Exercise prompt:
Can you echo the listing from the line that contains "mura ancora intatte." through the last line of the listing, both ends included, while leaving the pictures out of your answer?

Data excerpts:
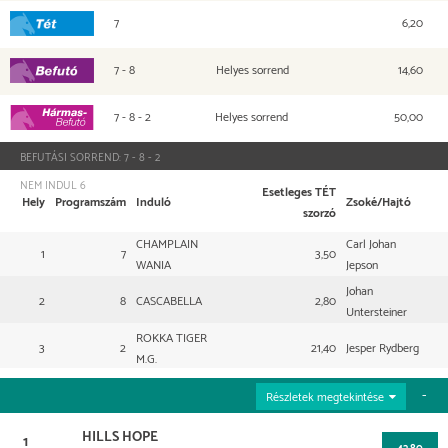
7
6,20
Tét
7 - 8
Helyes sorrend
14,60
Befutó
7 - 8 - 2
Helyes sorrend
50,00
Hármasbefutó
BEFUTÁSI SORREND:
7 - 8 - 2
NEM INDUL
6
Esetleges TÉT
Hely
Programszám
Induló
Zsoké/Hajtó
szorzó
CHAMPLAIN
Carl Johan
1
7
3,50
WANIA
Jepson
Johan
2
8
CASCABELLA
2,80
Untersteiner
ROKKA TIGER
3
2
21,40
Jesper Rydberg
M.G.
Részletek megtekintése
HILLS HOPE
1
42,80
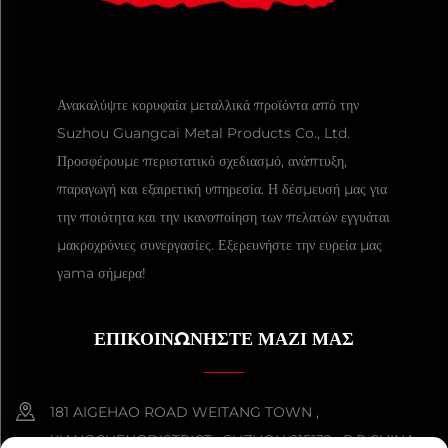
Ανακαλύψτε κορυφαία μεταλλικά προϊόντα από την
Suzhou Guangcai Metal Products Co., Ltd.
Προσφέρουμε περιστατικό σχεδιασμό, ανάπτυξη,
παραγωγή και εξαιρετική υπηρεσία. Η δέσμευσή μας για
την ποιότητα και την ικανοποίηση των πελατών εγγυάται
μακροχρόνιες συνεργασίες. Εξερευνήστε την ευρεία μας
γama σήμερα!
ΕΠΙΚΟΙΝΩΝΗΣΤΕ ΜΑΖΙ ΜΑΣ
181 AIGEHAO ROAD WEITANG TOWN ,
XIANGCHENGDISTRICT , SUZHOU 215132 , P.R.CHINA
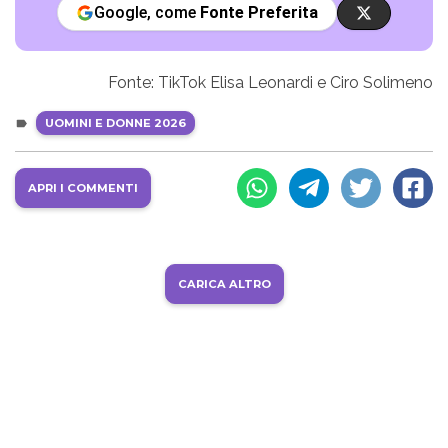
Google, come
Fonte Preferita
Fonte: TikTok Elisa Leonardi e Ciro Solimeno
UOMINI E DONNE 2026
APRI I COMMENTI
CARICA ALTRO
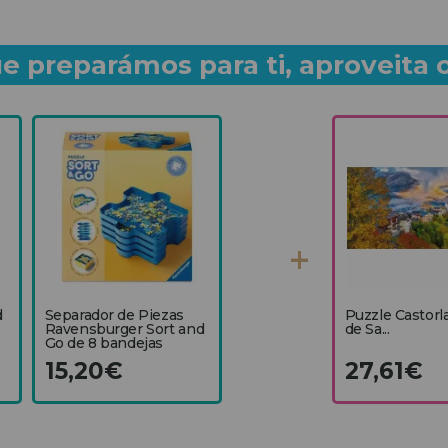
e preparámos para ti, aproveita 
d
Separador de Piezas
Puzzle Castorl
Ravensburger Sort and
de Sa...
Go de 8 bandejas
15,20€
27,61€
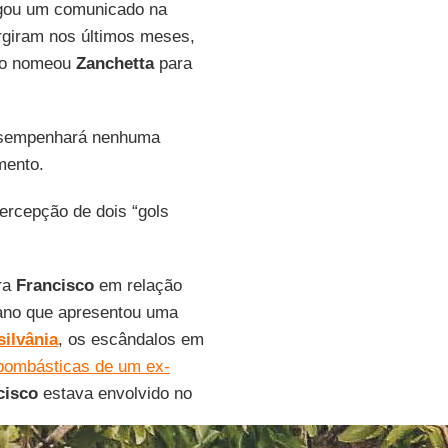
lgou um comunicado na
urgiram nos últimos meses,
do nomeou
Zanchetta
para
desempenhará nenhuma
mento.
percepção de dois “gols
ara
Francisco
em relação
 ano que apresentou uma
silvânia
, os escândalos em
bombásticas de um ex-
cisco
estava envolvido no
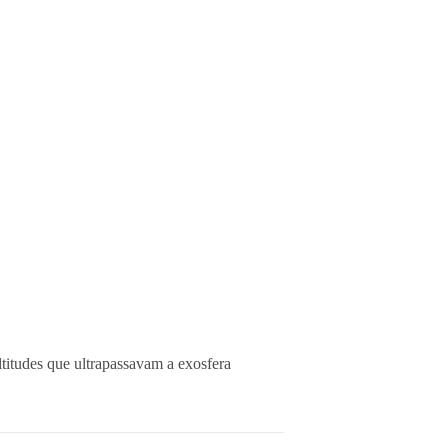
titudes que ultrapassavam a exosfera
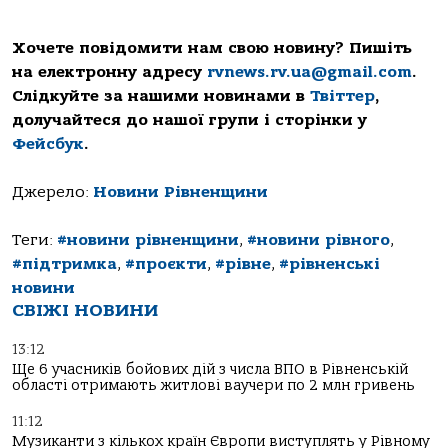
Хочете повідомити нам свою новину? Пишіть
на електронну адресу
rvnews.rv.ua@gmail.com
.
Слідкуйте за нашими новинами в
Твіттер
,
долучайтеся до нашої групи і сторінки у
Фейсбук
.
Джерело:
Новини Рівненщини
Теги:
#новини рівненщини
,
#новини рівного
,
#підтримка
,
#проєкти
,
#рівне
,
#рівненські
новини
СВІЖІ НОВИНИ
13:12
Ще 6 учасників бойових дій з числа ВПО в Рівненській
області отримають житлові ваучери по 2 млн гривень
11:12
Музиканти з кількох країн Європи виступлять у Рівному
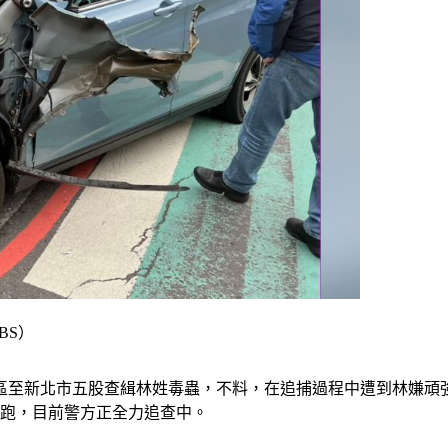
BS）
越區至新北市五股查緝林姓毒蟲，不料，在追捕過程中遭到林嫌
逃跑，目前警方正全力追查中。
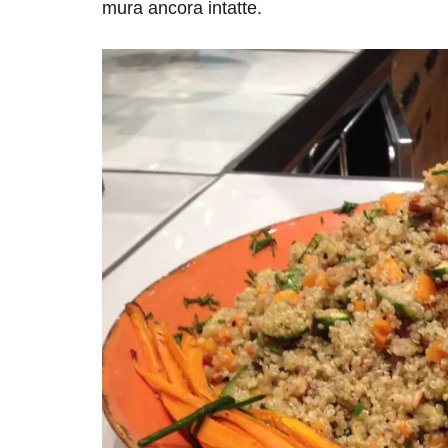
mura ancora intatte.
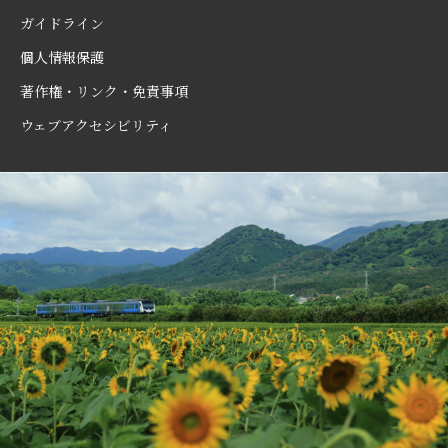
ガイドライン
個人情報保護
著作権・リンク・免責事項
ウェブアクセシビリティ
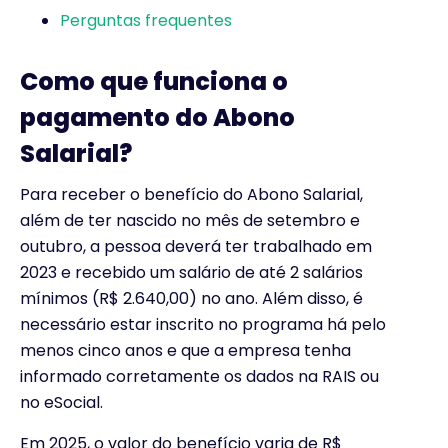
Perguntas frequentes
Como que funciona o
pagamento do Abono
Salarial?
Para receber o benefício do Abono Salarial,
além de ter nascido no mês de setembro e
outubro, a pessoa deverá ter trabalhado em
2023 e recebido um salário de até 2 salários
mínimos (R$ 2.640,00) no ano. Além disso, é
necessário estar inscrito no programa há pelo
menos cinco anos e que a empresa tenha
informado corretamente os dados na RAIS ou
no eSocial.
Em 2025, o valor do benefício varia de R$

Final answer:
mura ancora intatte.
ガイドライン
個人情報保護
著作権・リンク・免責事項
ウェブアクセシビリティ
Perguntas frequentes
Como que funciona o
pagamento do Abono
Salarial?
Para receber o benefício do Abono Salarial,
além de ter nascido no mês de setembro e
outubro, a pessoa deverá ter trabalhado em
2023 e recebido um salário de até 2 salários
mínimos (R$ 2.640,00) no ano. Além disso, é
necessário estar inscrito no programa há pelo
menos cinco anos e que a empresa tenha
informado corretamente os dados na RAIS ou
no eSocial.
Em 2025, o valor do benefício varia de R$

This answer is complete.